**What the task requires**. A single number is the whole answer: the count of lines in these entries that hold "Inspector".

**Available data**.
^^^^
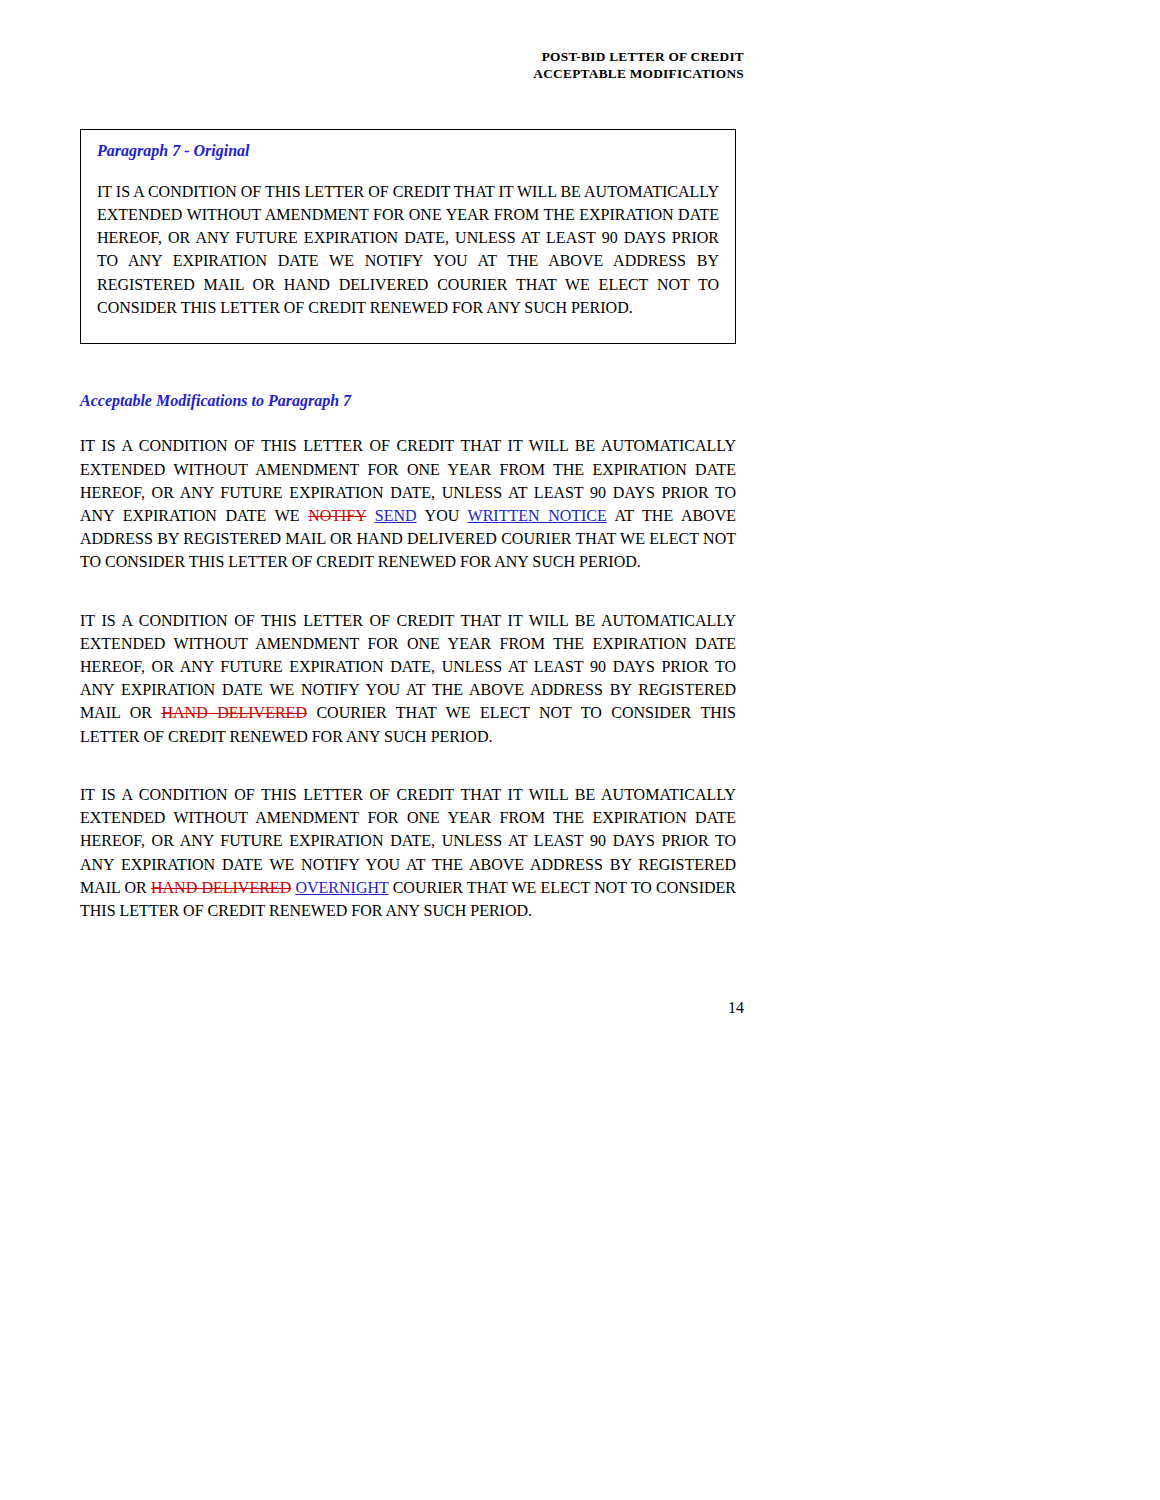POST-BID LETTER OF CREDIT
ACCEPTABLE MODIFICATIONS
Paragraph 7 - Original
IT IS A CONDITION OF THIS LETTER OF CREDIT THAT IT WILL BE AUTOMATICALLY EXTENDED WITHOUT AMENDMENT FOR ONE YEAR FROM THE EXPIRATION DATE HEREOF, OR ANY FUTURE EXPIRATION DATE, UNLESS AT LEAST 90 DAYS PRIOR TO ANY EXPIRATION DATE WE NOTIFY YOU AT THE ABOVE ADDRESS BY REGISTERED MAIL OR HAND DELIVERED COURIER THAT WE ELECT NOT TO CONSIDER THIS LETTER OF CREDIT RENEWED FOR ANY SUCH PERIOD.
Acceptable Modifications to Paragraph 7
IT IS A CONDITION OF THIS LETTER OF CREDIT THAT IT WILL BE AUTOMATICALLY EXTENDED WITHOUT AMENDMENT FOR ONE YEAR FROM THE EXPIRATION DATE HEREOF, OR ANY FUTURE EXPIRATION DATE, UNLESS AT LEAST 90 DAYS PRIOR TO ANY EXPIRATION DATE WE NOTIFY SEND YOU WRITTEN NOTICE AT THE ABOVE ADDRESS BY REGISTERED MAIL OR HAND DELIVERED COURIER THAT WE ELECT NOT TO CONSIDER THIS LETTER OF CREDIT RENEWED FOR ANY SUCH PERIOD.
IT IS A CONDITION OF THIS LETTER OF CREDIT THAT IT WILL BE AUTOMATICALLY EXTENDED WITHOUT AMENDMENT FOR ONE YEAR FROM THE EXPIRATION DATE HEREOF, OR ANY FUTURE EXPIRATION DATE, UNLESS AT LEAST 90 DAYS PRIOR TO ANY EXPIRATION DATE WE NOTIFY YOU AT THE ABOVE ADDRESS BY REGISTERED MAIL OR HAND DELIVERED COURIER THAT WE ELECT NOT TO CONSIDER THIS LETTER OF CREDIT RENEWED FOR ANY SUCH PERIOD.
IT IS A CONDITION OF THIS LETTER OF CREDIT THAT IT WILL BE AUTOMATICALLY EXTENDED WITHOUT AMENDMENT FOR ONE YEAR FROM THE EXPIRATION DATE HEREOF, OR ANY FUTURE EXPIRATION DATE, UNLESS AT LEAST 90 DAYS PRIOR TO ANY EXPIRATION DATE WE NOTIFY YOU AT THE ABOVE ADDRESS BY REGISTERED MAIL OR HAND DELIVERED OVERNIGHT COURIER THAT WE ELECT NOT TO CONSIDER THIS LETTER OF CREDIT RENEWED FOR ANY SUCH PERIOD.
14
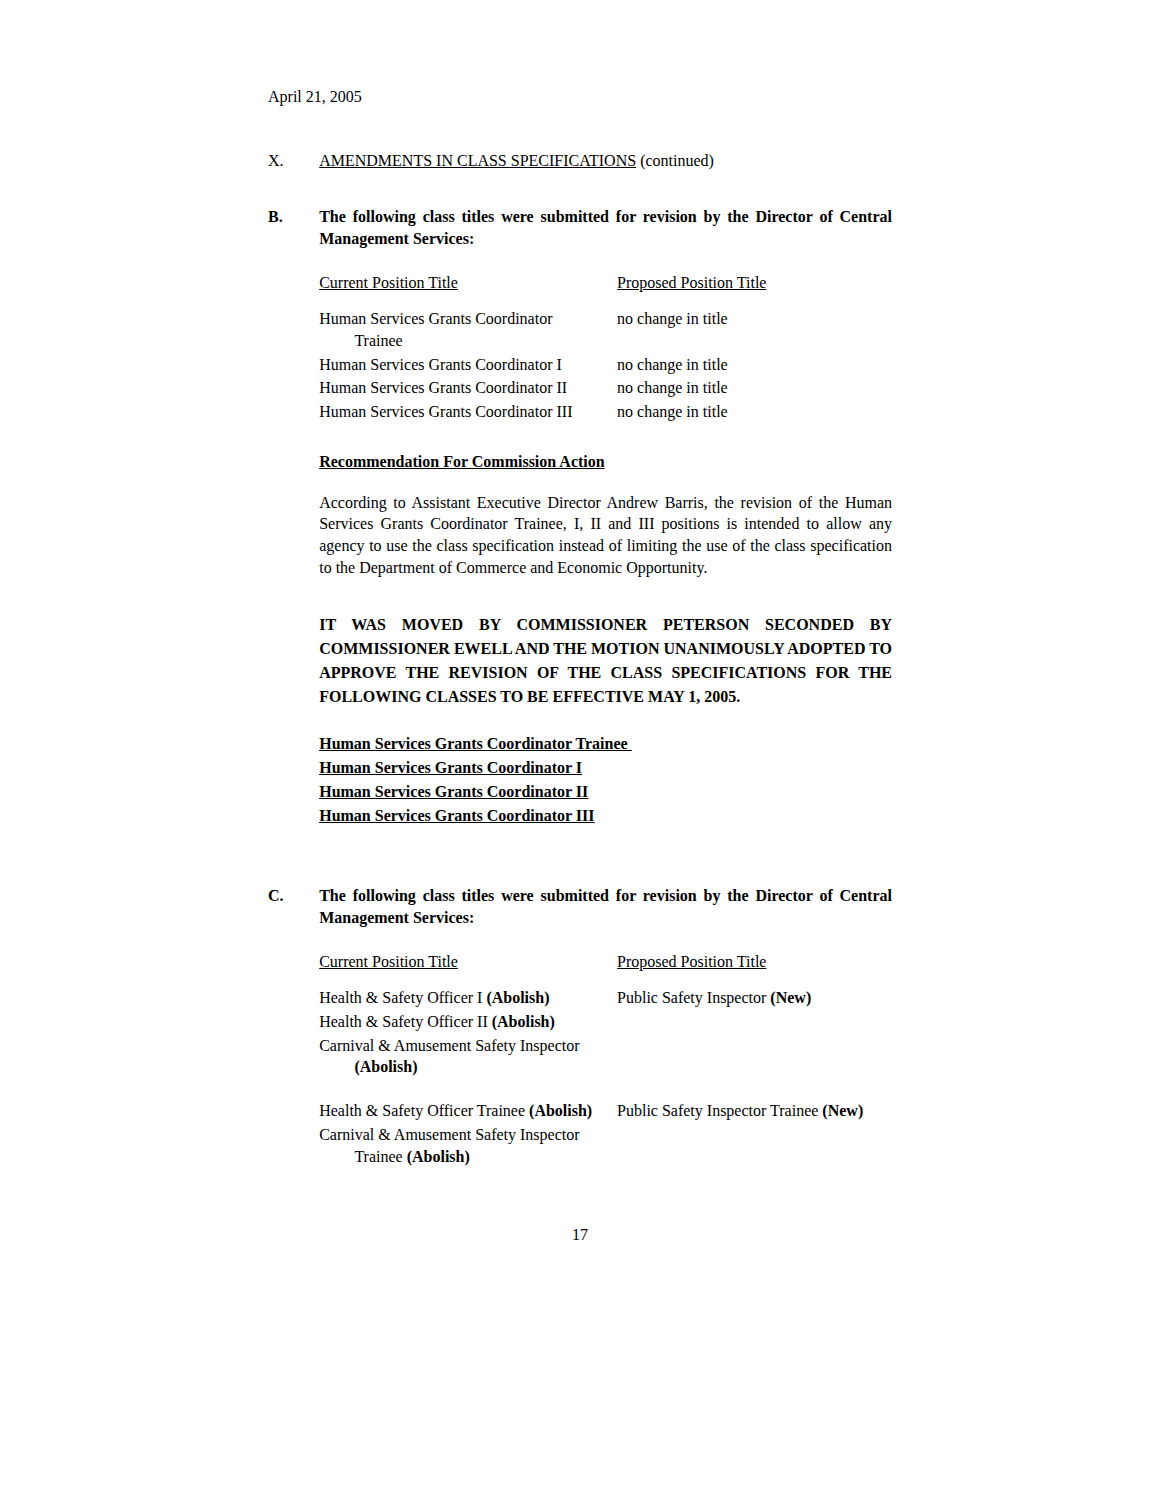April 21, 2005
X.
AMENDMENTS IN CLASS SPECIFICATIONS (continued)
B.
The following class titles were submitted for revision by the Director of Central Management Services:
| Current Position Title | Proposed Position Title |
| Human Services Grants Coordinator Trainee | no change in title |
| Human Services Grants Coordinator I | no change in title |
| Human Services Grants Coordinator II | no change in title |
| Human Services Grants Coordinator III | no change in title |
Recommendation For Commission Action
According to Assistant Executive Director Andrew Barris, the revision of the Human Services Grants Coordinator Trainee, I, II and III positions is intended to allow any agency to use the class specification instead of limiting the use of the class specification to the Department of Commerce and Economic Opportunity.
IT WAS MOVED BY COMMISSIONER PETERSON SECONDED BY COMMISSIONER EWELL AND THE MOTION UNANIMOUSLY ADOPTED TO APPROVE THE REVISION OF THE CLASS SPECIFICATIONS FOR THE FOLLOWING CLASSES TO BE EFFECTIVE MAY 1, 2005.
Human Services Grants Coordinator Trainee
Human Services Grants Coordinator I
Human Services Grants Coordinator II
Human Services Grants Coordinator III
C.
The following class titles were submitted for revision by the Director of Central Management Services:
| Current Position Title | Proposed Position Title |
| Health & Safety Officer I (Abolish) | Public Safety Inspector (New) |
| Health & Safety Officer II (Abolish) | |
| Carnival & Amusement Safety Inspector (Abolish) | |
| Health & Safety Officer Trainee (Abolish) | Public Safety Inspector Trainee (New) |
| Carnival & Amusement Safety Inspector Trainee (Abolish) | |
17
^^^^
**Exercise result**. 4